What you will do :: In the records below, find the lines that include the string "down" and report how many there are, nothing else.

Information ::
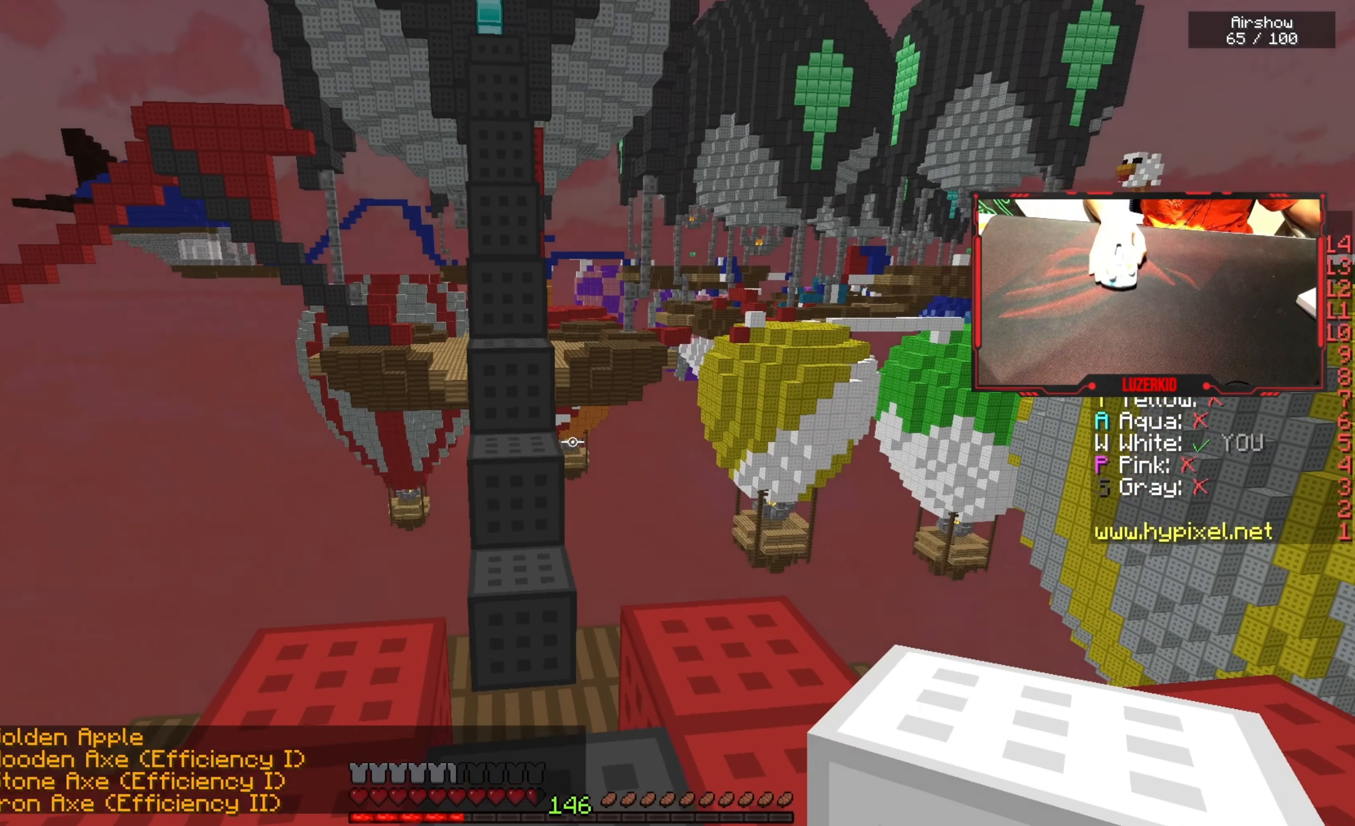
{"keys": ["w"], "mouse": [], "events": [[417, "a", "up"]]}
...
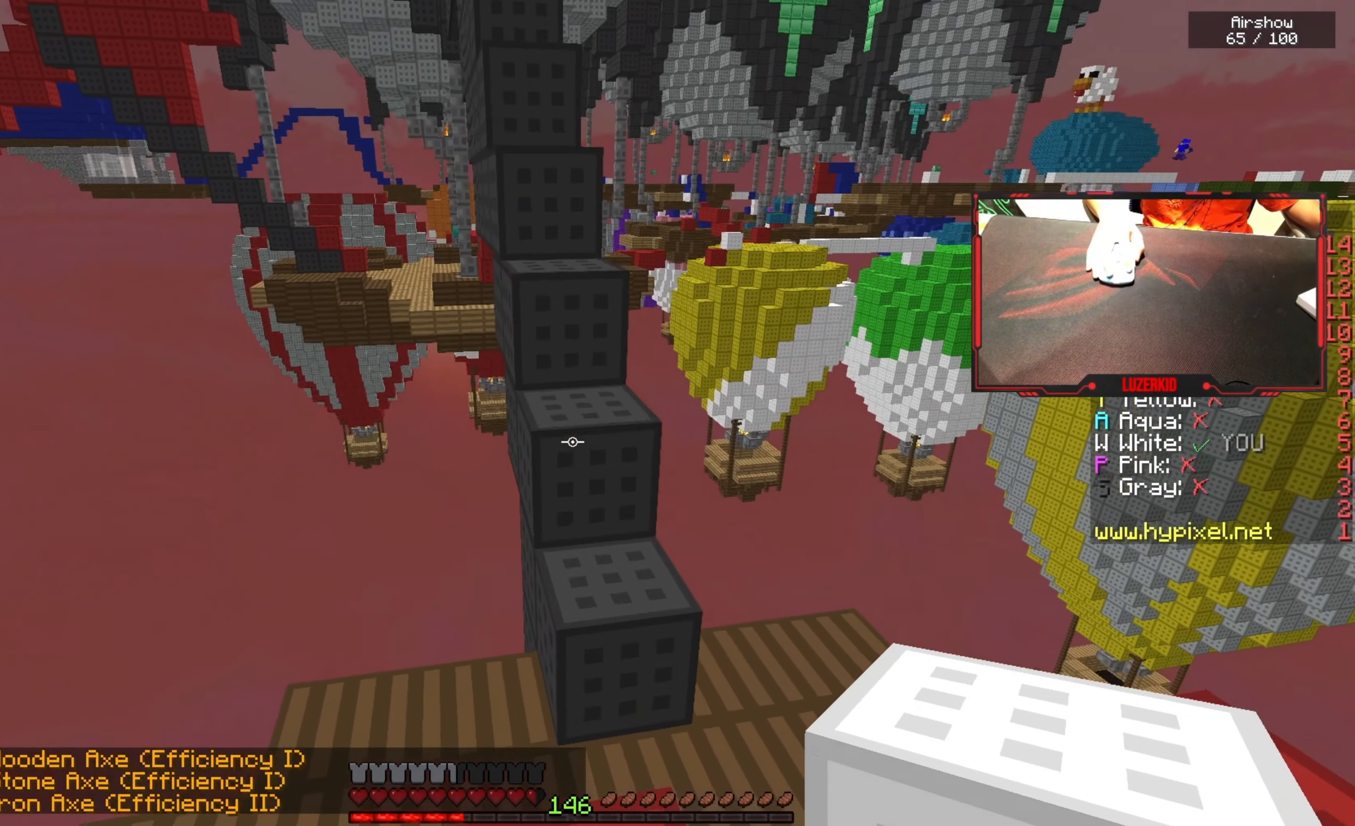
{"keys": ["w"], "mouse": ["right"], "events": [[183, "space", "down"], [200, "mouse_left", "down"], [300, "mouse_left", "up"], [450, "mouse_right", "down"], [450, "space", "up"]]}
==
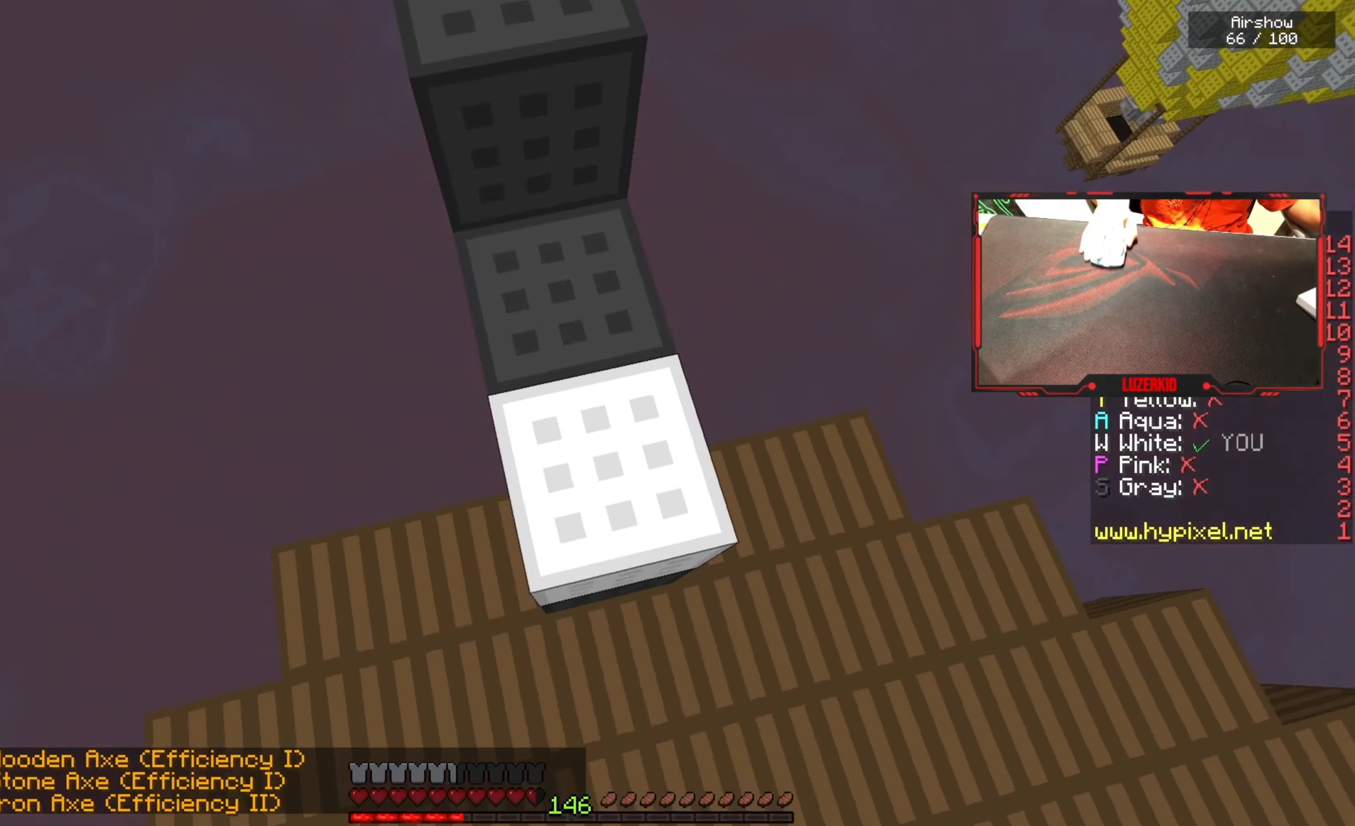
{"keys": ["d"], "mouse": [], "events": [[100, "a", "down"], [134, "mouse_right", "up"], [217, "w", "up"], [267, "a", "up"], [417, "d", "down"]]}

Reply :: 2